Today Kaisun is part of the Daawuuxusda Conservancy.

==History==
During the early maritime fur trade era British and American traders called the village and its nearby waters by various names, including "Scots Guy", "Skotsgai", "Scotsi", and "Scots Guy's Cove". These names and similar variants derive from Sqaatsigaay ("Bravery Itself"), also called Nañ na’gage skilxa’ogas, one of the headmen of the Qayahl Llaanas who lived in Kaisun. He was frequently referred to as "Chief Skotsgai" by Westerners during the early contact period. The Haida of Kaisun learned that "Scots Guy" or "Skotsgai" was a useful name to use when interacting with visiting traders. Later traders and visitors sometimes called the village Kaisun, often in various spellings such as Kai-shun. The Hudson's Bay Company trader John Work called the village Kish-a-win.

The name "Gold Harbour", sometimes "Old Gold Harbour", was used after gold was found nearby in the mid-19th century. The current location of Gold Harbour is about 20 km southeast of Kaisun.

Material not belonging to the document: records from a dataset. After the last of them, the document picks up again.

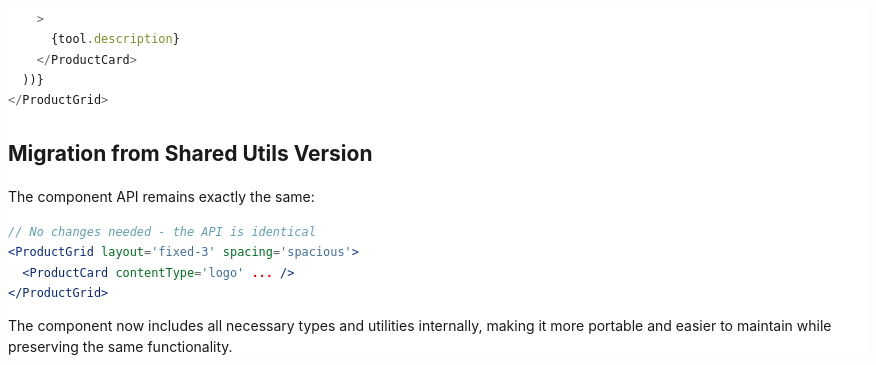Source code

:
 ```jsx
    >
      {tool.description}
    </ProductCard>
  ))}
</ProductGrid>
```

## Migration from Shared Utils Version

The component API remains exactly the same:

```jsx
// No changes needed - the API is identical
<ProductGrid layout='fixed-3' spacing='spacious'>
  <ProductCard contentType='logo' ... />
</ProductGrid>
```

The component now includes all necessary types and utilities internally, making
it more portable and easier to maintain while preserving the same functionality.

Around 1875, during the Haida village abandonment and consolidation era that followed the 1862 Pacific Northwest smallpox epidemic, the survivors in Kaisun and Chaatl moved to a new village on Maude Island (Haida: Xaayna Gwaay) in Skidegate Inlet. The new village was named Haina (also spelled Xayna), sometimes called "New Gold Harbour". In the 1890s, after suffering further epidemics of smallpox, measles, and other diseases, the survivors in Haina moved to the new mission town of Skidegate, which had displaced the old Haida village of Hlghagilda.